CBS Innertube
- Website type: Broadband video channel / streaming website
- Available in: English
- Country of origin: United States
- Owner: CBS
- Commercial: Yes
- Launched: May 2006
- Current status: Defunct (rebranded as CBS.com in 2007)
- Content license: Television programming

= CBS Innertube =

Broadband video channel

CBS Innertube was a broadband video channel launched by CBS in May 2006. The channel offered original web-only shows, as well as rebroadcasts of CBS's regular shows. The service was only available in the United States. It was rebranded as CBS.com a year later. In 2008, under the CBS.com name, CBS began adding classic television series such as Hawaii Five-O, The Ed Sullivan Show and The Twilight Zone to its selection (also including shows such as Melrose Place, MacGyver and Star Trek: The Original Series, which never aired on CBS but are owned by CBS Television Distribution).

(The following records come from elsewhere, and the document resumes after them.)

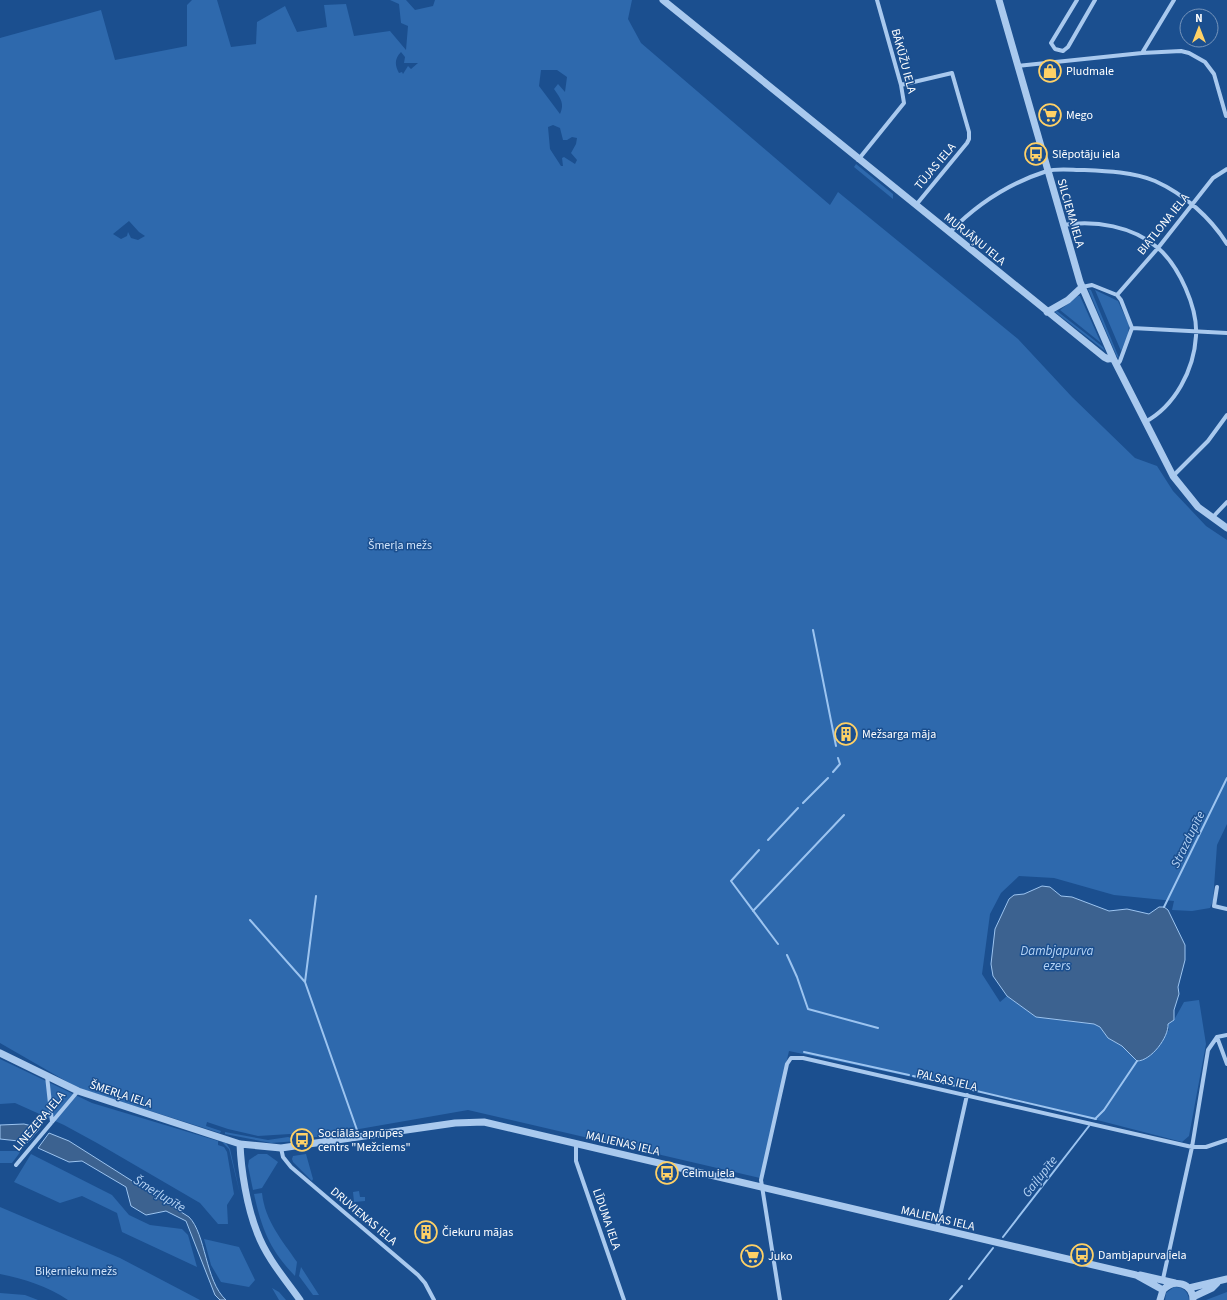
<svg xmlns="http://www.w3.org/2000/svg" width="1227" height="1300" viewBox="0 0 1227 1300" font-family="'Source Sans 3',sans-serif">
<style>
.green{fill:#2e69ad;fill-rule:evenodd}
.water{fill:#3c6290;stroke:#9cc4f0}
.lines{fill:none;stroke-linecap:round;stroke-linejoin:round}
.stream{stroke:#9cc4f0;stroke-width:2}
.minor{stroke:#a9c9ee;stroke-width:4}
.tertiary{stroke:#a9c9ee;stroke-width:7}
.labels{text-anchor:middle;stroke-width:3;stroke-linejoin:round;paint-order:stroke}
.street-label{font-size:12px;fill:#fff;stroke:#1b4f8f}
.poi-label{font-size:12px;fill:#fff;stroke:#1b4f8f;text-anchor:start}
.park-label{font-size:12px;fill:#cfe3fa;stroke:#1b4f8f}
.water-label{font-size:13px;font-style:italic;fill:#b5d3f5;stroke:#1b4f8f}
</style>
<rect width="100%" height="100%" fill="#1b4f8f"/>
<path class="green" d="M192,0H217L231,47L256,44L257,22L285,6L297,32L327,27L324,5L346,4L354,36L390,31L406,50L408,26L401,23L399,4L390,0H406L415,10L433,6L435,0H632L628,19L641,43L830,205L838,192L1018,339L1072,397L1135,458L1157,466L1173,491L1206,526L1227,540V824L1217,845L1213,901L1210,908L1192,911L1172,910L1174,901L1114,895L1054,878L1019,876L1001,893L990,914L982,974L1000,1002L1007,996L1036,1017L1094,1024L1100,1027L1108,1038L1122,1046L1137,1061L1169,1030L1168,1024L1174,1020L1184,1002L1199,1000L1206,1044L1189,1136L1182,1142L1020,1100L789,1051L760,1178L468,1110L325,1135V1137H311V1135L302,1136V1139L290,1134L258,1136L228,1129L207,1122L206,1126L221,1131L220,1133L78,1088L0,1043V38L101,10L115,60L187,46V5ZM401,52L405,57L404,63H418L411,69L408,66L403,74L402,72L399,73C395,66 394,59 401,52ZM541,70H557L567,77L565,92L558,84L554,89C560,98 565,103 560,114L539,86ZM553,125L560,128L563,140H567L572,137L577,138L576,144L571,153L577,160L575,164L564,157L562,158L563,166H561L550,149L548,127ZM129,221L139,232L145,236L138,240L131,238L128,232L127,236L121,239L113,234Z
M856,164L893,194V199L854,167Z
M1088,289L1091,290L1119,358L1117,357Z
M1095,290L1118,301L1129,325L1128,335L1121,351Z
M1078,296H1080L1101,343L1060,310Z
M1057,311L1103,347L1105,351L1055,312Z
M0,1059L92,1103L218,1141V1145L224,1147L227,1152L234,1194L227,1205L228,1224H218L200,1203L97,1143L64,1125L15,1103L0,1104Z
M225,1132L257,1138L268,1140L288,1137L297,1140V1141L271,1143L225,1134Z
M222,1142L226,1143L230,1149L240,1194L229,1149Z
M0,1151H21L12,1163H0Z
M31,1154L112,1195L129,1215L150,1225L182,1229L188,1235L197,1267L122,1232L117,1213L82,1196L60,1203L14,1182Z
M258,1154H267L278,1162L262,1188L253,1190L248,1166L249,1160Z
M306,1154L313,1179L312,1181L293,1162L292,1159L293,1156Z
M359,1191L360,1197H365V1201L354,1202L353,1192Z
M262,1193C265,1221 282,1240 297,1262L295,1276C270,1250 262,1230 254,1194Z
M0,1207L120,1258L200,1300H68C47,1286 25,1279 0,1274Z
M204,1239L239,1247L255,1280L249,1287L221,1282L211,1265Z
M301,1267L319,1295H313L299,1276Z
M1174,1287C1183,1287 1188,1291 1189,1300H1165L1166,1293Z
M272,1288L279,1292L286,1300H279Z
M1227,1292V1300H1206Z
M0,1293L25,1295L38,1300H0Z"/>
<path class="water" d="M1042,886L1050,887L1061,896L1072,897L1109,911L1127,909L1149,914L1159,907H1164L1168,910L1185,945V960L1178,987L1179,994L1174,1010V1020L1168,1024C1169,1037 1151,1061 1137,1061L1122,1046L1108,1038L1100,1027L1094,1024L1036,1017L1007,996L993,976L991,964L995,929L1009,899L1014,895L1024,894Z
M24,1124L40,1128L28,1142L0,1139V1125Z
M49,1133L69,1141L189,1217C206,1234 205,1281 226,1300H220L215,1295L186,1221L166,1211L146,1215L131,1206L126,1187L82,1161L69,1162L38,1148Z"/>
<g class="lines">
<path class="stream" d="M813,630L836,746
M833,772L840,764L838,758
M803,803L828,778
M768,840L798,808
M759,850L731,881L778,944
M316,896L305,982L357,1130
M1164,907L1227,778
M753,911L844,815
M250,920L305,982
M787,955L797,977L808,1009L878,1028
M804,1052L909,1075
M913,1076L1096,1119
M1095,1119L1104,1110L1137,1061
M1003,1237L1089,1126
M969,1279L993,1248
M950,1300L962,1286"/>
<path class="minor" d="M1063,51L1055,49L1051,43L1077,0
M1063,51L1068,47L1095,0
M1142,53L1174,0
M1017,66L1142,53L1181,51L1189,53L1205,62L1214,74L1226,116
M901,85L952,73L969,132V139L967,143L916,205
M858,160L904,103L901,85L877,0
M1063,225C1095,220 1133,226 1158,248C1179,266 1198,308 1196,336C1194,370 1175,406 1145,422
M950,232C976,205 1010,183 1047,171C1057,168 1072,170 1083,170C1106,171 1133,172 1155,181C1184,194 1211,218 1227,244
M1082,287L1092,285L1117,295L1121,300L1132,328L1120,361L1117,365
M1117,295L1158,248L1213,178L1227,169
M1132,328L1227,333
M1173,476L1208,441L1227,415
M1212,518L1227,502
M1217,887L1214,906L1227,909
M1217,1037L1227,1064
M1217,1037L1227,1035
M47,1076L52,1122
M576,1143V1161L624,1300
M281,1148L283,1157L291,1167L418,1275L425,1283L434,1300
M16,1165L78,1091
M937,1229L967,1095
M1163,1279L1192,1147L1208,1050L1217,1037
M780,1300L761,1180L787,1064L791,1058H803L1192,1147H1206L1227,1140"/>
<path class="tertiary" d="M663,0L1104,357L1108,359L1113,358
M999,0L1080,282L1113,358L1173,476L1198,507L1227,528
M1047,312L1068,300L1082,287
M0,1053L78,1091L240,1144L281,1148L455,1123L484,1122L1136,1275L1163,1290
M240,1144C241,1170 247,1207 257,1232C266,1257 285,1279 300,1300
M1140,1275L1175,1283
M1189,1288L1227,1279
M1193,1297L1212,1288L1217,1283
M1160,1300L1163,1290C1174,1278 1193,1283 1193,1300"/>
</g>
<defs>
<g id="shop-ring" transform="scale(1.15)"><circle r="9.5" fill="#1b4f8f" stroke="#ffd166" stroke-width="1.5"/><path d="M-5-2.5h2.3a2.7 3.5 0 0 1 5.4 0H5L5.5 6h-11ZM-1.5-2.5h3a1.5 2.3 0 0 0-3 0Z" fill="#ffd166"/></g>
<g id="supermarket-ring" transform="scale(1.15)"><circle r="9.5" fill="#1b4f8f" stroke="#ffd166" stroke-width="1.5"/><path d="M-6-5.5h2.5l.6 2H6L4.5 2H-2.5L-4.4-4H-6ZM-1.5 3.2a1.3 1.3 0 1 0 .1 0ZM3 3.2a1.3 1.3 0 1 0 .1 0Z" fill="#ffd166"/></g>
<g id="bus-ring" transform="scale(1.15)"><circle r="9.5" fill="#1b4f8f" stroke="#ffd166" stroke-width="1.5"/><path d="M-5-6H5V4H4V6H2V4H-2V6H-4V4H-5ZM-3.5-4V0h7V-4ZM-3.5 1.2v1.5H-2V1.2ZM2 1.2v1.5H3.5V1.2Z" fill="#ffd166"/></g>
<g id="building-ring" transform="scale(1.15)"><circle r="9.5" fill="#1b4f8f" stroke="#ffd166" stroke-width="1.5"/><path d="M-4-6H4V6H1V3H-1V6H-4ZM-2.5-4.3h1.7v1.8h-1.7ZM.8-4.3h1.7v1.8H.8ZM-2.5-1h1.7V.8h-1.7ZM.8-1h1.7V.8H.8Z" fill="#ffd166"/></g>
</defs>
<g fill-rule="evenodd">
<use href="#shop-ring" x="1050" y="71"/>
<use href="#supermarket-ring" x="1050" y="115"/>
<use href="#bus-ring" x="1036" y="154"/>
<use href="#building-ring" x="846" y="734"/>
<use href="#bus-ring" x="302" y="1140"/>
<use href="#bus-ring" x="667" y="1173"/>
<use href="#building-ring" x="426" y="1232"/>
<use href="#bus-ring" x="1082" y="1255"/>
<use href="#supermarket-ring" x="752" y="1256"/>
</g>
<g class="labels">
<g class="street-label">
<text transform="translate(904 61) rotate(75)" y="4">BĀKŪŽU IELA</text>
<text transform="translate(935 166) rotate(-50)" y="4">TŪJAS IELA</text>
<text transform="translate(1071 213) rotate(74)" y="4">SILCIEMA IELA</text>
<text transform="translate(1163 224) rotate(-51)" y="4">BIATLONA IELA</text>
<text transform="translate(975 239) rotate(39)" y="4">MURJĀŅU IELA</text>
<text transform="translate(947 1080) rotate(13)" y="4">PALSAS IELA</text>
<text transform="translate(121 1094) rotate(18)" y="4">ŠMERĻA IELA</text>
<text transform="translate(39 1121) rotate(-50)" y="4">LINEZERA IELA</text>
<text transform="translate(623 1143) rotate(13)" y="4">MALIENAS IELA</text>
<text transform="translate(364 1216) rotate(40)" y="4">DRUVIENAS IELA</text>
<text transform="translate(938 1218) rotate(13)" y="4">MALIENAS IELA</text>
<text transform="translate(607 1219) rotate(71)" y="4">LĪDUMA IELA</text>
</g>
<g class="poi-label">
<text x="1066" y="75">Pludmale</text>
<text x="1066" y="119">Mego</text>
<text x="1052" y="158">Slēpotāju iela</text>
<text x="862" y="738">Mežsarga māja</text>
<text x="318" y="1137">Sociālās aprūpes<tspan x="318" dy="14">centrs "Mežciems"</tspan></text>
<text x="682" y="1177">Celmu iela</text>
<text x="442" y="1236">Čiekuru mājas</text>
<text x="1098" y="1259">Dambjapurva iela</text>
<text x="768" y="1260">Juko</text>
</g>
<g class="park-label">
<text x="400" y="549">Šmerļa mežs</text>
<text x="76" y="1275">Biķernieku mežs</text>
</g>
<g class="water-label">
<text transform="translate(1187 839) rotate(-64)" y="5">Strazdupīte</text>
<text x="1057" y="955">Dambjapurva<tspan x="1057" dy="15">ezers</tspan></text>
<text transform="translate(1039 1176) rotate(-52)" y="5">Gaiļupīte</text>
<text transform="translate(160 1193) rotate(31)" y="5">Šmerļupīte</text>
</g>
</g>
<g transform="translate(1199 28)"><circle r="19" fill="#1b4f8f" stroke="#7695bc"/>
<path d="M0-3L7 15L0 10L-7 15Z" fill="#ffd166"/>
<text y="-6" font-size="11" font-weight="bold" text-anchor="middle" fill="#ffffff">N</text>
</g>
</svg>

Advertising on Innertube was different and independent from CBS. Sponsors who had network coverage had to purchase Innertube advertising separately. These spots were sold in 15 and 30 second increment, similar to the network version. Although the goal of Innertube was to attract newer, more technologically advanced viewers, CBS had also hoped to gain some overlap from network viewers wishing to watch rebroadcasts of network shows. Finally, CBS planned to include special one-on-one interviews with celebrities.

Nearly a year after its launch, Innertube was not attracting the numbers that had been hoped for. Network executives realized that not many viewers were going to the site and decided to rebrand "Innertube" as "CBS.com", a more recognizable site for its viewers. Much of Innertube's library content is now part of CBS's paid service Paramount+ (formerly CBS All Access).